Fig. 225.—No. 18 Finsbury Circus, London, 1814.

Fig. 226.—From a House, No. 272 Kennington Park Road, London.

Fig. 227.—From a House, No. 282 Kennington Park Road, London.

With the improved methods of road making which were adopted at the end of the eighteenth century, there came greater inducements for citizens to retire to the suburbs of London after finishing their labours in town. Probably no great city had such beautiful suburbs as those which surrounded London a hundred years ago. They were full of fine trees embowering large houses which stood in their own spacious grounds. But year by year these remains of the past are disappearing, and their sites are being covered with dwellings of a humbler kind, towards which an immense population gravitates every evening. Yet in spite of these changes there still remain, along most of the great roads which lead out of London, houses of moderate size dating back to some period of the eighteenth century or the early years of the nineteenth.

Fig. 228.—House in the High Street, Lewes, Sussex.

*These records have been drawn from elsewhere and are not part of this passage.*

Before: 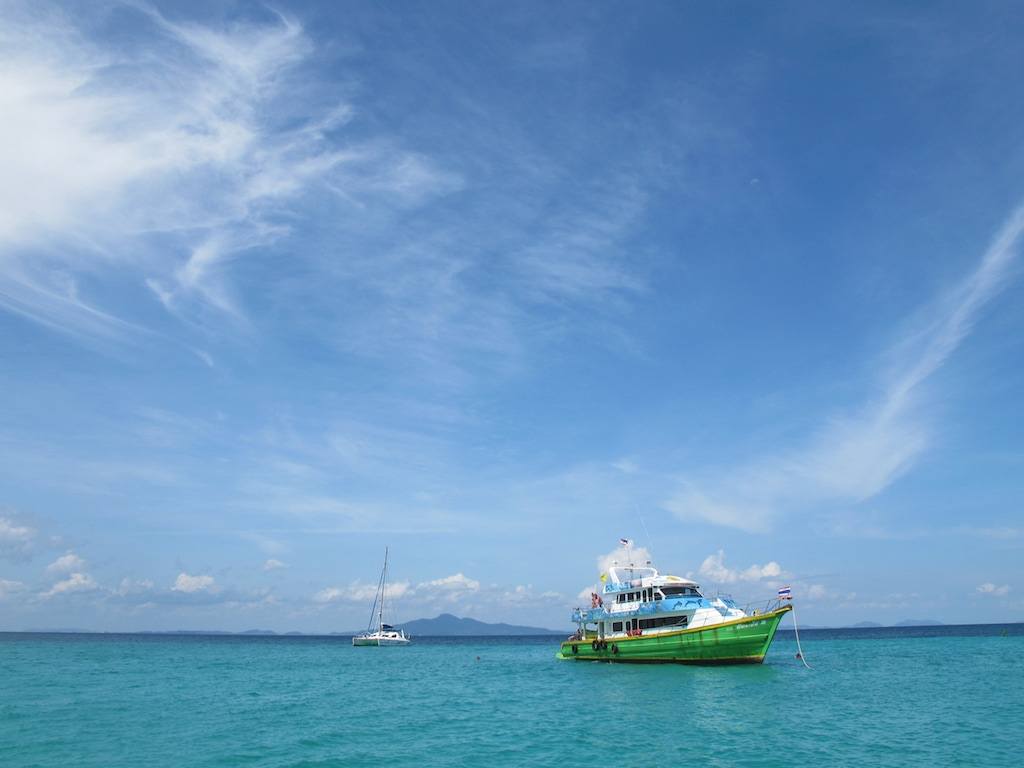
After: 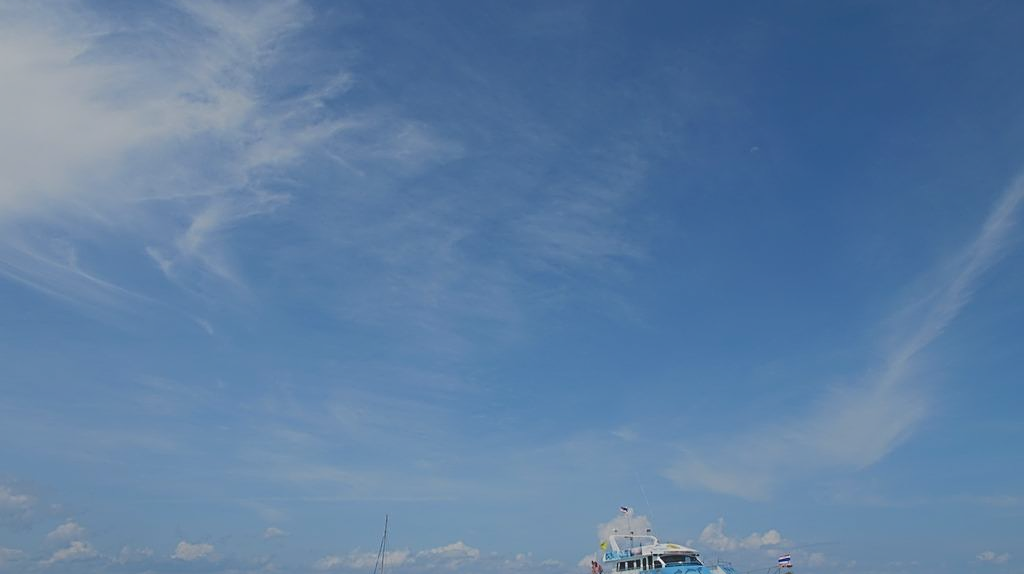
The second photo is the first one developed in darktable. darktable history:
exposure: black level correction 0, exposure -0.742 EV, compensate highlight preservation false
sharpen: radius 2.699, amount 0.667
crop: top 4.221%, bottom 20.91%
local contrast: detail 71%
contrast brightness saturation: contrast 0.073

During the eighteenth century, especially as it grew older, the play of fancy which marks the work of earlier times diminished more and more. Consequently less interest attaches to particular features than was the case in the days of Elizabeth, James, and the Charleses. Chimneys and parapets had but slight variety, and so also the windows, for the sash-window has very little elasticity compared with the mullioned. Baywindows went almost out of fashion, so unyielding were the sashes with which they would have had to be fitted. In small houses a bay-window is sometimes to be found, such as those in a house in the High Street at Lewes, in Sussex (Fig. [228]). Chimneys grew plainer and plainer, and came to be regarded rather as a necessary evil than as a means of adorning the house. Nearly all those on the houses illustrated in this chapter are of the simplest character, far removed, for instance, from that on the north front of Kirby Hall, in Northamptonshire (Fig. [230]), which is part of the work attributed to Inigo Jones. The dormer window included in the same group is allied to the Jacobean type, inasmuch as it is in effect part of the wall, whereas from Webb’s time onwards dormers were part of the roof, and were susceptible of very little variety of treatment. The stone chimney from a house at Wansford (Fig. [229], 2) dates from the end of the seventeenth century, and although much plainer, it is clear that pains have been taken with its design. So, too, with the four brick examples in Fig. [229]; they are all interesting, though not elaborate. In later years even the touches which gave these their character were withheld, and chimney-stacks became mere oblong masses with the scantiest of caps.